Among the entries that follow, tally the lines with the string "Temmuz". Give no more than the number.
___ GIVEN INFORMATION ___
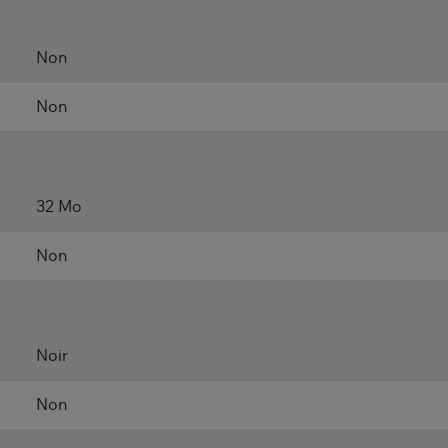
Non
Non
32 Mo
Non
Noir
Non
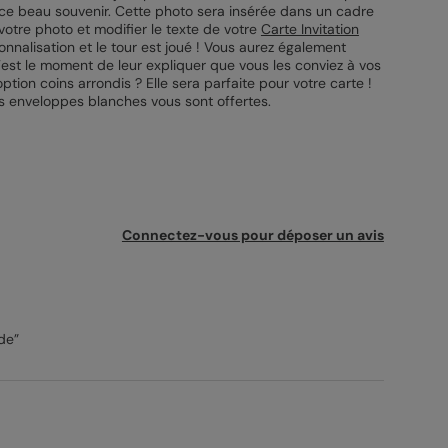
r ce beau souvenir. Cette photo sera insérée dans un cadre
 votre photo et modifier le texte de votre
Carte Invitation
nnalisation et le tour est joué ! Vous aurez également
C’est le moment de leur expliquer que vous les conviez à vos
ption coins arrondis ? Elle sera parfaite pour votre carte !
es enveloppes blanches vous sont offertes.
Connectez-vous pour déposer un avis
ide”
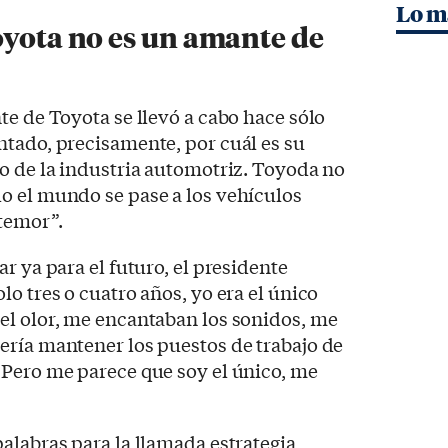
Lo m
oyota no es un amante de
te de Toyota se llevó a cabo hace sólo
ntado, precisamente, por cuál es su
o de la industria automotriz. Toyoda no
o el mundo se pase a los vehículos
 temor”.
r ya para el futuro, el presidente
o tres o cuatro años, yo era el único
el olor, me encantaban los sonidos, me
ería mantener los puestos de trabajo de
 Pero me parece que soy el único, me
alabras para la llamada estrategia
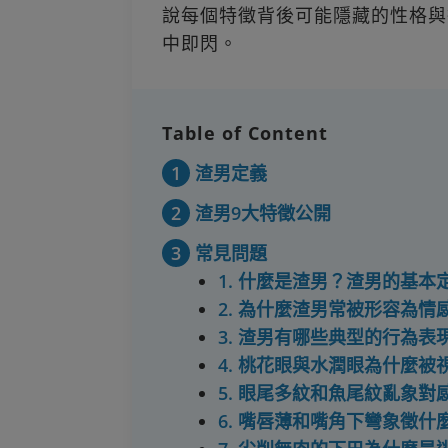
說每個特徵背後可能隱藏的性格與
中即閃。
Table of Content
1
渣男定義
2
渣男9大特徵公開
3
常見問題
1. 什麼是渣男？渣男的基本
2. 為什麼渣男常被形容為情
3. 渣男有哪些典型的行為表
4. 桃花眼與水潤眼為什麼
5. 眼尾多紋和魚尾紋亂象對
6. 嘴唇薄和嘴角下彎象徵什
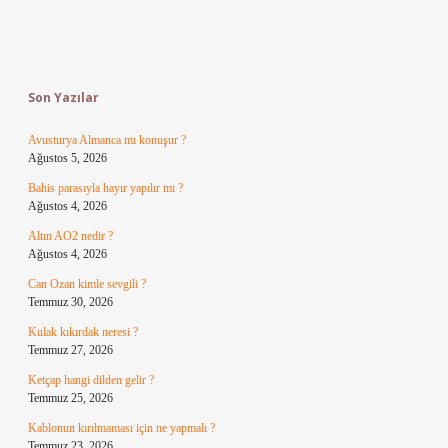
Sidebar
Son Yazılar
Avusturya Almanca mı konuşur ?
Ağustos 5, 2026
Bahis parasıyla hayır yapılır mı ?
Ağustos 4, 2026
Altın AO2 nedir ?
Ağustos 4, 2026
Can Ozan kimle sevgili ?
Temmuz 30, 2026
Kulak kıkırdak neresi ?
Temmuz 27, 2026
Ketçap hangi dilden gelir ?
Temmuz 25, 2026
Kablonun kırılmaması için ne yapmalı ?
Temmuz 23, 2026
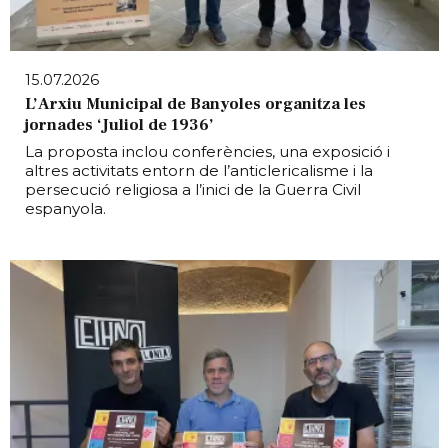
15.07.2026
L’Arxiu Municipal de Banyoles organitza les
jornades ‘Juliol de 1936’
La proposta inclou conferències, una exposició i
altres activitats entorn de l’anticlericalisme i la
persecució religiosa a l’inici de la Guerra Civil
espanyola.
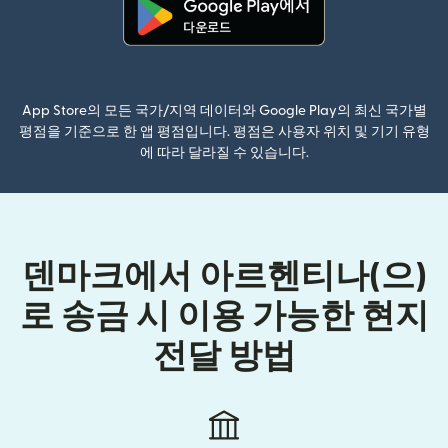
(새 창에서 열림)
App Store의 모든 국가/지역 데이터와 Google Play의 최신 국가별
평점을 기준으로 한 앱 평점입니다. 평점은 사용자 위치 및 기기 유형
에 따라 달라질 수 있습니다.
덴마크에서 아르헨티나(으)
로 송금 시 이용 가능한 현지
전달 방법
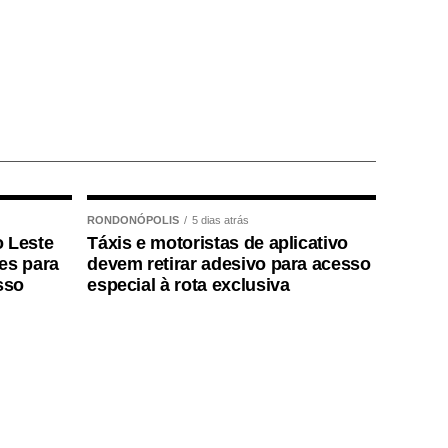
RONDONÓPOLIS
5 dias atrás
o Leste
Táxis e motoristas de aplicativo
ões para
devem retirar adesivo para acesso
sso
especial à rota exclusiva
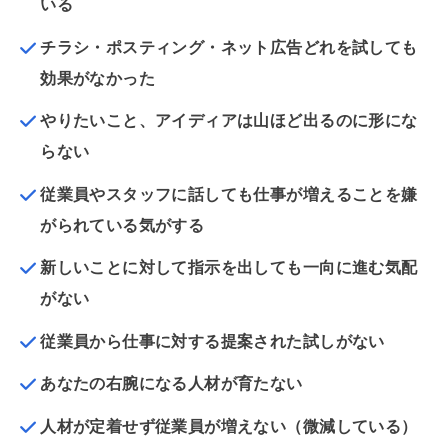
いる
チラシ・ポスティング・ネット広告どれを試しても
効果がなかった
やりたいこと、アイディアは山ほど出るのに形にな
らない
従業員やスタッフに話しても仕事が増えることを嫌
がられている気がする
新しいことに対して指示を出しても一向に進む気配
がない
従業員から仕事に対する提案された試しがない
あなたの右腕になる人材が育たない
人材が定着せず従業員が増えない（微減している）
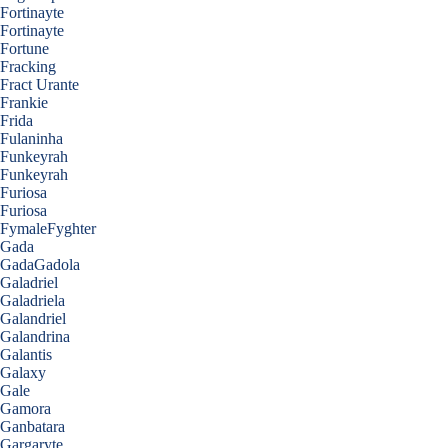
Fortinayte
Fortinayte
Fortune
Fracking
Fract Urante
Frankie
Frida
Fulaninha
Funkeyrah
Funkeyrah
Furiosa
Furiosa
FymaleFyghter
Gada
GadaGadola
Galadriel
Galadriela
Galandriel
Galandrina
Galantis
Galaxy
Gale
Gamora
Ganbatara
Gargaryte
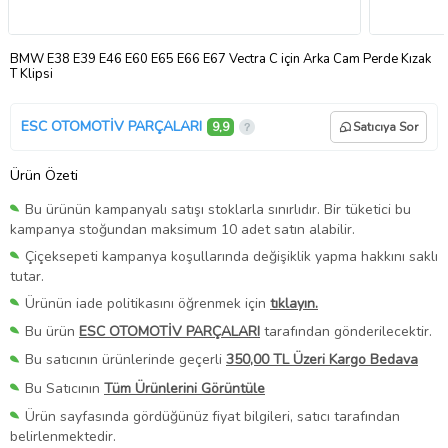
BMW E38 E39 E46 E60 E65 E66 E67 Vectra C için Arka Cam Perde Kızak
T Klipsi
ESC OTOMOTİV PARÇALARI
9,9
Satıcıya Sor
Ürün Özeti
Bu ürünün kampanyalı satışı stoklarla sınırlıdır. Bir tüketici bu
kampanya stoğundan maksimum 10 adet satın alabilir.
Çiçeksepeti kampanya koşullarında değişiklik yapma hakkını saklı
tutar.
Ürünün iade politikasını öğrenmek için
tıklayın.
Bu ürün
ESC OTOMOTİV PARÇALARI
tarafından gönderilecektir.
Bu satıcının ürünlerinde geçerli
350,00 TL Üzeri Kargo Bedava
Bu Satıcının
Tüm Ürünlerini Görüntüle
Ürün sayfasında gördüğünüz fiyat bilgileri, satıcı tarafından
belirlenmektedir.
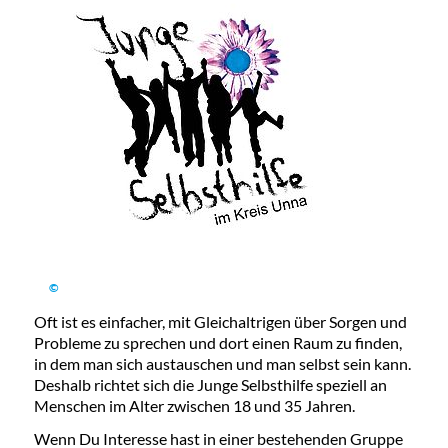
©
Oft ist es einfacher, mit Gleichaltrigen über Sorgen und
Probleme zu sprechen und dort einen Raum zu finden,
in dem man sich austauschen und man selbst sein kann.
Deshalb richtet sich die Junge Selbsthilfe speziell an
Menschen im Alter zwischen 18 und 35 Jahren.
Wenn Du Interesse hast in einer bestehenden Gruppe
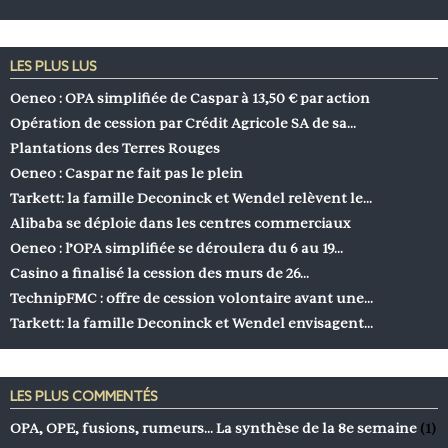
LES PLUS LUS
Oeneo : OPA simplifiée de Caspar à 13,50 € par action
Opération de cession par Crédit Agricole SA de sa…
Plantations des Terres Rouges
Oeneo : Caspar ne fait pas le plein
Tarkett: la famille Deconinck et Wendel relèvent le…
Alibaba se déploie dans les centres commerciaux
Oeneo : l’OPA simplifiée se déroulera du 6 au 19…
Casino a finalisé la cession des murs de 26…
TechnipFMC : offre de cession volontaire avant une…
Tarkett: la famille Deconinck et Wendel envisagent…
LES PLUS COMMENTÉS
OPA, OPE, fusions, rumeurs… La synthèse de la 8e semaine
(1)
___
WRITTEN SOLUTION: 4